Inspired by the COVID tracing app, Otago-based startup Equall.app is aiming to help communities and businesses identify and stamp out discrimination.
For Duncan Faulkner, a tech entrepreneur from Otago, 2020 was always going to be the year of change. After spending the last five years building and growing Auditz, an app helping small to medium-sized businesses manage their health and safety, he was ready for something new.
Most of all, Faulkner wanted to create something that would drive significant change on a global scale.
When New Zealand went into lockdown, Faulkner became inspired by the COVID-19 response.
“There was this team feeling in New Zealand – this team of 5 million,” says Faulkner, “Everyone was feeling like we did an amazing job battling COVID, this new and invisible thing. We managed to stamp it out in a matter of weeks.”
During that time, the Black Lives Matter (BLM) movement began gaining momentum across the world. According to Faulkner, the movement came forwards and placed COVID-19 on the backburner.
When asked by a mentor which issue was more important, Faulkner thought about it and realised it was BLM.
“It was affecting more people. It’s this invisible thing that’s been around since the beginning of time, affecting 1 in 2 people, and we haven’t managed to fix it. Yet with this entirely new disease, we got on top of it and created strategies to eliminate it,” he explains.
Faulkner saw an opportunity to tackle discrimination globally using similar strategies.
It’s an issue close to Falkner as well. He comes from a family of six, two of which were adopted and of colour.
“From birth, I’ve seen how black people are treated slightly differently. My sister and I are the same age, were brought up by the same parents, and yet the opportunities and way people treat us are different. It’s way easier for me being a white male in society,” says Faulkner.
Faulkner also spent six years in the police force in the UK. He says that diversity and equality were ingrained into everything they did. Spending most of his time helping people, mainly those less fortunate, he saw the adverse effects within the community of being foreign and of colour.
Knowing all this, Faulkner says no one has truly measured discrimination.
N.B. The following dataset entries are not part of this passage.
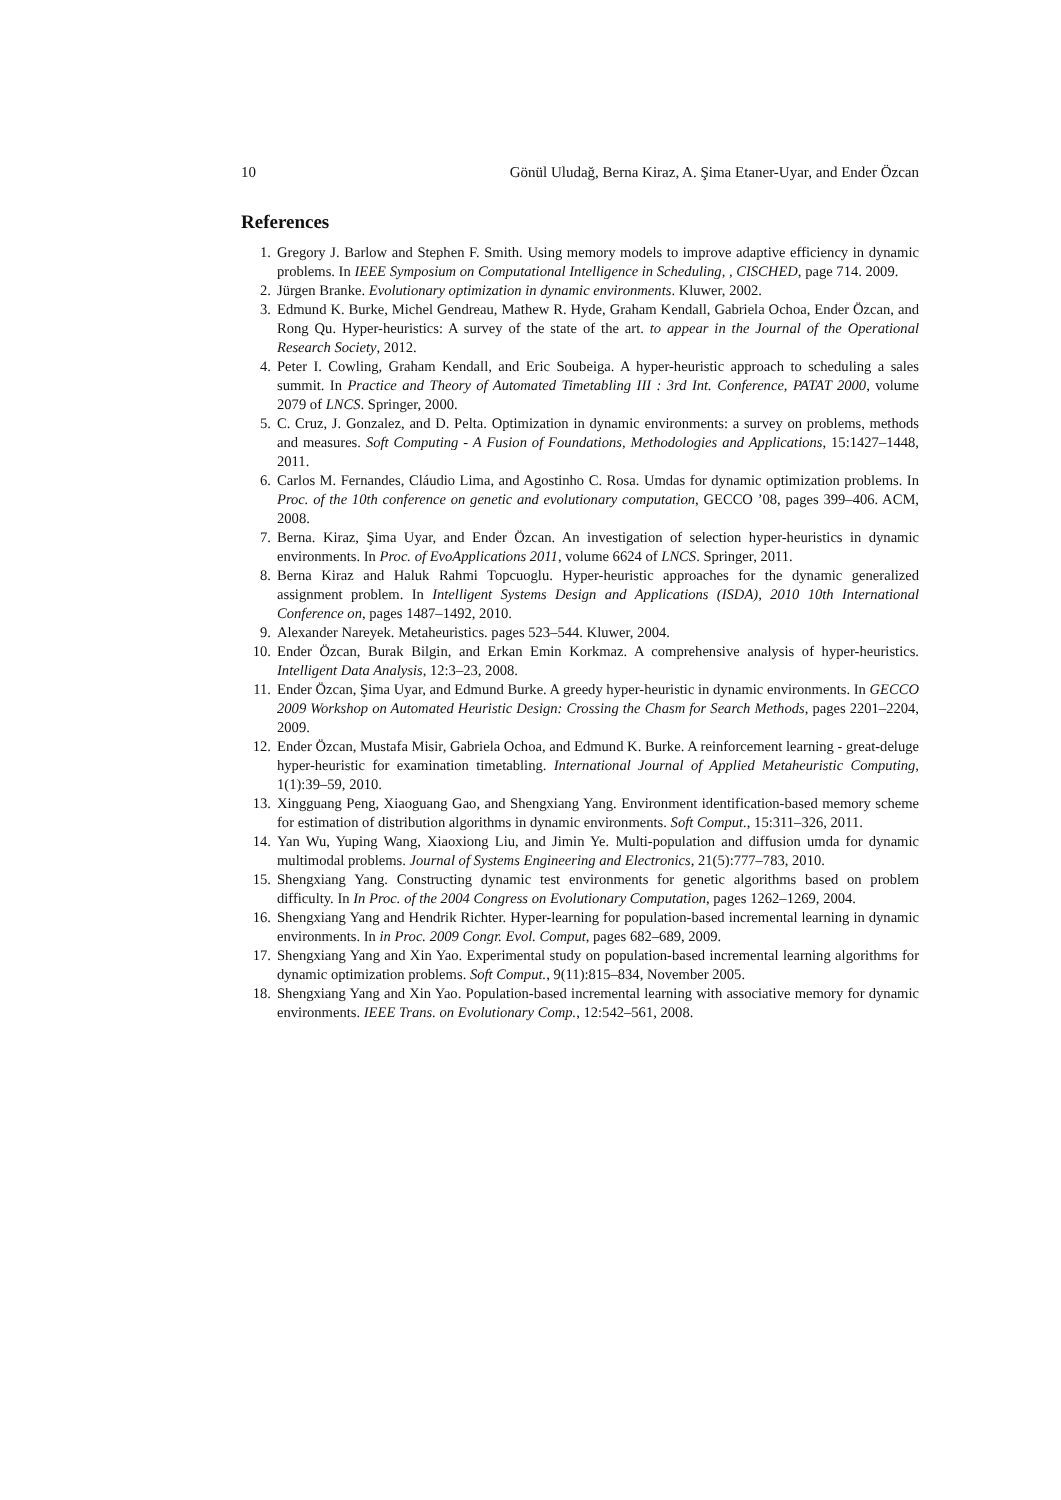10 Gönül Uludağ, Berna Kiraz, A. Şima Etaner-Uyar, and Ender Özcan
References
1. Gregory J. Barlow and Stephen F. Smith. Using memory models to improve adaptive efficiency in dynamic problems. In IEEE Symposium on Computational Intelligence in Scheduling, , CISCHED, page 714. 2009.
2. Jürgen Branke. Evolutionary optimization in dynamic environments. Kluwer, 2002.
3. Edmund K. Burke, Michel Gendreau, Mathew R. Hyde, Graham Kendall, Gabriela Ochoa, Ender Özcan, and Rong Qu. Hyper-heuristics: A survey of the state of the art. to appear in the Journal of the Operational Research Society, 2012.
4. Peter I. Cowling, Graham Kendall, and Eric Soubeiga. A hyper-heuristic approach to scheduling a sales summit. In Practice and Theory of Automated Timetabling III : 3rd Int. Conference, PATAT 2000, volume 2079 of LNCS. Springer, 2000.
5. C. Cruz, J. Gonzalez, and D. Pelta. Optimization in dynamic environments: a survey on problems, methods and measures. Soft Computing - A Fusion of Foundations, Methodologies and Applications, 15:1427–1448, 2011.
6. Carlos M. Fernandes, Cláudio Lima, and Agostinho C. Rosa. Umdas for dynamic optimization problems. In Proc. of the 10th conference on genetic and evolutionary computation, GECCO ’08, pages 399–406. ACM, 2008.
7. Berna. Kiraz, Şima Uyar, and Ender Özcan. An investigation of selection hyper-heuristics in dynamic environments. In Proc. of EvoApplications 2011, volume 6624 of LNCS. Springer, 2011.
8. Berna Kiraz and Haluk Rahmi Topcuoglu. Hyper-heuristic approaches for the dynamic generalized assignment problem. In Intelligent Systems Design and Applications (ISDA), 2010 10th International Conference on, pages 1487–1492, 2010.
9. Alexander Nareyek. Metaheuristics. pages 523–544. Kluwer, 2004.
10. Ender Özcan, Burak Bilgin, and Erkan Emin Korkmaz. A comprehensive analysis of hyper-heuristics. Intelligent Data Analysis, 12:3–23, 2008.
11. Ender Özcan, Şima Uyar, and Edmund Burke. A greedy hyper-heuristic in dynamic environments. In GECCO 2009 Workshop on Automated Heuristic Design: Crossing the Chasm for Search Methods, pages 2201–2204, 2009.
12. Ender Özcan, Mustafa Misir, Gabriela Ochoa, and Edmund K. Burke. A reinforcement learning - great-deluge hyper-heuristic for examination timetabling. International Journal of Applied Metaheuristic Computing, 1(1):39–59, 2010.
13. Xingguang Peng, Xiaoguang Gao, and Shengxiang Yang. Environment identification-based memory scheme for estimation of distribution algorithms in dynamic environments. Soft Comput., 15:311–326, 2011.
14. Yan Wu, Yuping Wang, Xiaoxiong Liu, and Jimin Ye. Multi-population and diffusion umda for dynamic multimodal problems. Journal of Systems Engineering and Electronics, 21(5):777–783, 2010.
15. Shengxiang Yang. Constructing dynamic test environments for genetic algorithms based on problem difficulty. In In Proc. of the 2004 Congress on Evolutionary Computation, pages 1262–1269, 2004.
16. Shengxiang Yang and Hendrik Richter. Hyper-learning for population-based incremental learning in dynamic environments. In in Proc. 2009 Congr. Evol. Comput, pages 682–689, 2009.
17. Shengxiang Yang and Xin Yao. Experimental study on population-based incremental learning algorithms for dynamic optimization problems. Soft Comput., 9(11):815–834, November 2005.
18. Shengxiang Yang and Xin Yao. Population-based incremental learning with associative memory for dynamic environments. IEEE Trans. on Evolutionary Comp., 12:542–561, 2008.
Faulkner saw an opportunity in New Zealand’s success in handling the pandemic using the NZ COVID tracer app to solve this problem.
In August, Faulkner founded Equall.app, an app that provides an easy and anonymous way to safely and securely log discrimination. The data feeds into an interactive map that shows hot spots, and users can filter by types of discrimination, allowing them to see how different areas compare.
The information can also be used to lobby governments, stakeholders, and support agencies to do more in those areas. It’s aligned with Equall’s mission to drive society’s inclusivity, a global movement that Faulkner wants to start right here in New Zealand.
As more and more people create logs, Faulkner believes that company names will emerge from the data.
“That becomes the opportunity for us to go, ‘what do you have in place at the moment to manage discrimination?’ The chances are that [the companies] have a policy but nothing else,” Faulkner explains.
The monetised version of Equall acts as an anonymous reporting tool that businesses and government agencies can use to identify discrimination quickly to take positive action.
Employees scan a unique QR code that triggers a mode in the app that reports against their organisational structure.
This version of the app also has the added capability for anonymous two-way communication so that managers can engage with the person reporting it. This function allows managers to offer more support and receive enough information to tackle the problem.
“Typically, people don’t report this stuff because they can’t do it anonymously, and they’re worried about the ramifications or the consequences of doing so,” says Faulkner.
As Equall begins phase one of their launch, Faulkner understands that the first challenge will be getting communities to ‘say’ something if they see or experience discrimination via the app.
It’s the power in data and technology. With enough voices, problems become more difficult to ignore, and those who are working to solve the issues can create more targeted solutions.
“We want to start the global movement right here in New Zealand because I believe we can do it,” says Faulkner.
“If we can beat COVID, we can beat discrimination, or at least we can make a big dent in it.”